Поправляюсь медленно. Сил едва хватает, чтобы слезть с постели, одеться и кое-как по стеночке добраться до стола или окошка. На дворе уже вторая зима, как я хвораю.

После завтрака бабаня усаживает меня в плетеное кресло, укутывает ноги дорожной шалью, и я смотрю, как ветер сдувает снег с пологой кровли дровяного сарая, взвихривает его и метет к воротам.

Так хочется оказаться на дворе! Да где же, ноги будто не мои, в коленках выворачиваются.

—Уж повремени, сынок, потерпи,—утешала меня бабаня.—Зима уляжется, морозы ветер к земле прижмут —буду тебя на улицу выводить.

И я терпеливо жду этого дня...

С тех пор как меня перевезли от Махмута домой, доктор стал ездить ко мне через неделю, а затем и через полторы. В последний раз он долго и внимательно выслушивал и выстукивал меня, а в заключение повернул к себе лицом, погро* зил трубочкой:

—Ну, парень, благодари родителей, что выкроили они тебя из хорошего материала. Иной на твоем месте давно бы на погосте лежал. Начнешь ходить, гляди не вздумай с крыши в снег прыгать. А вы, матушка, ему .не потакайте,— обратился доктор к бабане.— Он как почует в ногах крепость, накинется на улицу, как голодный на хлеб. А ему на первых-то порах ни застужаться, ни перегреваться нельзя. Покой нужен, покой! И не пускайте к нему никого. Пусть поскучает, спать больше будет.

И бабаня мне не потакает. Внимательная к любому моему движению, взгляду и даже дыханию, она всегда спокойна и как-то безобидно строга.

Свободно пройти ко мне, и то на минуточку, могут только дедушка, Макарыч и дядя Сеня. Кое-когда бабаня разрешает посидеть у нас Оле. Акимку же и на порог не пускает.

—Нечего тебе тут делать, Акимушка. Встанет Ромашка, на ногах укрепится, тогда хоть с утра до ночи с ним сиди.

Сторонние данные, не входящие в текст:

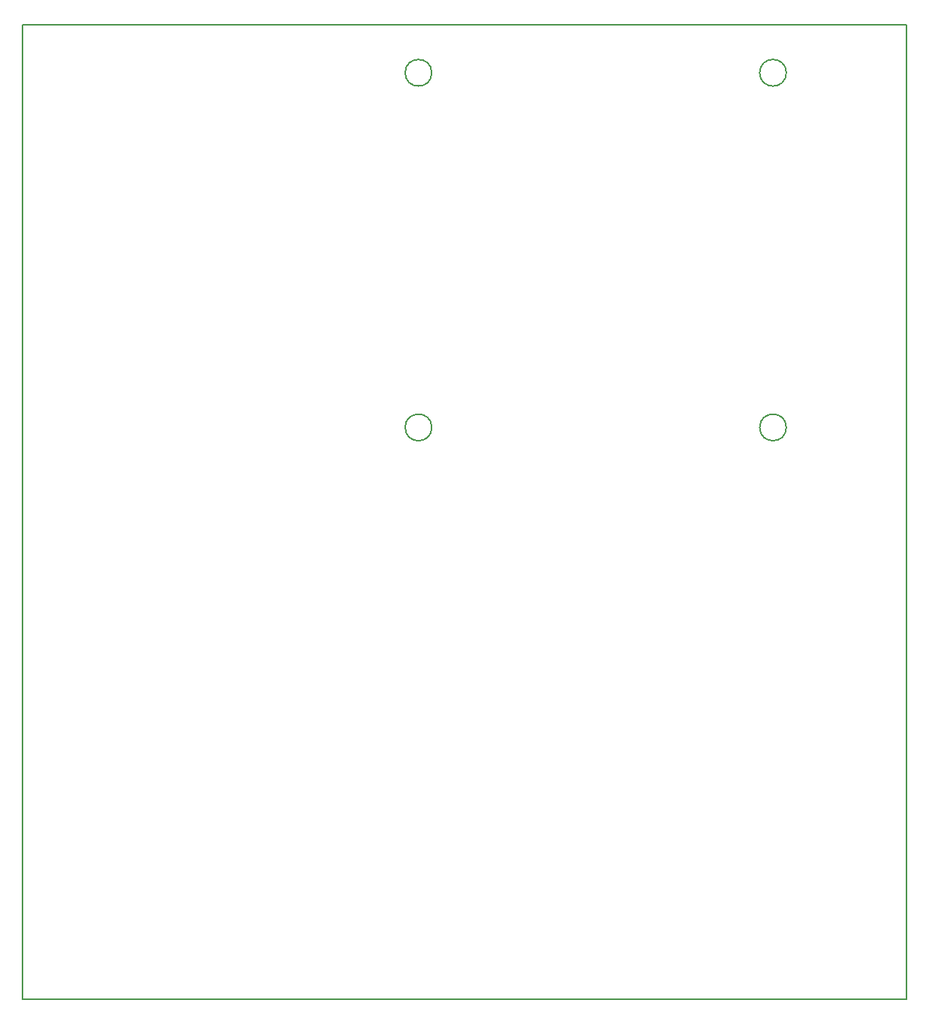
<source format=gbr>
%TF.GenerationSoftware,KiCad,Pcbnew,(5.1.12)-1*%
%TF.CreationDate,2022-07-12T11:00:18-05:00*%
%TF.ProjectId,mpe_v0.3,6d70655f-7630-42e3-932e-6b696361645f,rev?*%
%TF.SameCoordinates,Original*%
%TF.FileFunction,Profile,NP*%
%FSLAX46Y46*%
G04 Gerber Fmt 4.6, Leading zero omitted, Abs format (unit mm)*
G04 Created by KiCad (PCBNEW (5.1.12)-1) date 2022-07-12 11:00:18*
%MOMM*%
%LPD*%
G01*
G04 APERTURE LIST*
%TA.AperFunction,Profile*%
%ADD10C,0.150000*%
%TD*%
G04 APERTURE END LIST*
D10*
X89408000Y-19050000D02*
X89408000Y-128905000D01*
X189103000Y-19050000D02*
X89408000Y-19050000D01*
X189103000Y-128905000D02*
X189103000Y-19050000D01*
X89408000Y-128905000D02*
X189103000Y-128905000D01*
X175551000Y-24450000D02*
G75*
G03*
X175551000Y-24450000I-1500000J0D01*
G01*
X175551000Y-64450000D02*
G75*
G03*
X175551000Y-64450000I-1500000J0D01*
G01*
X135551000Y-64450000D02*
G75*
G03*
X135551000Y-64450000I-1500000J0D01*
G01*
X135551000Y-24450000D02*
G75*
G03*
X135551000Y-24450000I-1500000J0D01*
G01*
M02*

</source>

Однажды я рискнул попросить бабаню впустить Акимку. Она сложила на груди руки, выпрямилась и, гневно глядя на меня, глухо сказала:

—Да ты что? Больше года я на краю твоей могилы выстояла, по сто раз на день тебя хоронила. Да вернись твоя болезнь — умру. Тогда она от беды пришла, а теперь захвораешь— моя вина. Значит, недоглядела, не уберегла. Лучше уж ты, сынок, книжки читай. Вон сколько их тебе Олюшка понадарила.

Оказалось, что книжек у меня действительно много. Толстой стопочкой возвышались они на полочке. Когда бабаня сказала: «Лучше уж ты книжки читай», я с грустью подумал: «Не скоро я их прочитаю». Однако в первый же день одну за другой прочитал три книжки: про Конька-горбунка, про Руслана и Людмилу и про Аленький цветочек. На другой день еще раз перечитал их, веря и не веря, что прочитал не во сне, и принялся читать про принца и нищего. На эту книжку у меня ушло два дня. Однако через семь дней было прочитано все. Перелистывая книжки, перечитывая отдельные страницы, я думал о людях, что найисали их, и они представлялись мне сильными, красивыми и веселыми. Думать о них, какие они, где живут, было приятно и радостно.